Challenger Ltd (ASX:CGF) has given its September 2020 quarter update. Is it too cheap to miss?

Challenger Ltd (ASX: CGF) has given its September 2020 quarter update. Is it too cheap to miss?

Challenger is a large Australian fund manager and it’s the leading provider of annuities in the country.

Challenger’s September 2020 update

The annuity business revealed that its group assets under management (AUM) increased by 4% for the quarter to $89 billion.

Its ‘Life’ investment assets grew by 4%. Annuity sales increased by 46% compared to the prior corresponding period. It saw total book growth of 0.8% for the quarter. Challenger also benefited from positive returns during the quarter.

Challenger’s funds under management (FUM) grew by 5% for the quarter, including $3.6 billion of net inflows.

Management said that there has been significant progress of deploying the Life cash balance into higher yielding investments.

There were a couple of highlights within the annuity sales. Lifetime sales included $114 million from a new institutional client. Japan (MS Primary) sales were $391 million, an increase of 79%.
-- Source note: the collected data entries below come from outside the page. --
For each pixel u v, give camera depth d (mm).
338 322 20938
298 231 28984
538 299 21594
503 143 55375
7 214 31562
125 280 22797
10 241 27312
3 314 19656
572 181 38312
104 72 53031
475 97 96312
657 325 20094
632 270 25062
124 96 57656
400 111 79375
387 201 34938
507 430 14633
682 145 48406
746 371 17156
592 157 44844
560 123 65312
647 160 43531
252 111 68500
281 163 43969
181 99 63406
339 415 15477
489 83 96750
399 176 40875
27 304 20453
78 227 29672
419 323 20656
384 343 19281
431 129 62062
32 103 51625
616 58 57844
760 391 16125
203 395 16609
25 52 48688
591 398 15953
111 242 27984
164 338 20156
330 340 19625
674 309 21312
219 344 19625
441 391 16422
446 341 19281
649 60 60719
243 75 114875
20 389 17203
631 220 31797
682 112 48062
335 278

With the higher Australian lifetime and Japanese sales contribution, long term annuity sales represented 49% of total annuity sales, which Challenger says are more valuable because of their longer maturity profile.

Challenger management comments

Challenger Managing Director and CEO Richard Howes said: “Challenger’s performance in the first quarter demonstrates the success of our strategy to diversify our business geographically and across customer segments. Our record annuity sales reflect strong growth in the contribution from Japan as well as domestic institutional and retail annuity sales.

Overall Challenger is well positioned for continued growth with diversified revenue streams in its annuities business, a differentiated funds management offering generating leading flows and a strong capital position.”

Are Challenger shares too cheap to miss?

Challenger reaffirmed its FY21 normalised net profit before tax guidance range of between $390 million and $440 million.

The Challenger share price has risen by almost 5% in early trading, so it’s not as cheap as it was.

Challenger may benefit from the future flows into the superannuation pool. And according to CommSec estimates, it’s priced at around 10 times the estimated earnings for the 2022 financial year.

That looks cheap. But it’s cheap for a reason. Interest rates are very low, meaning Challenger can’t earn much from its fixed interest investments. There are other fund managers which I’d class as ASX growth shares that I would rather buy first like Magellan Financial Group Ltd (ASX: MFG), Australian Ethical Investment Limited (ASX: AEF) and Pacific Current Group Ltd (ASX: PAC).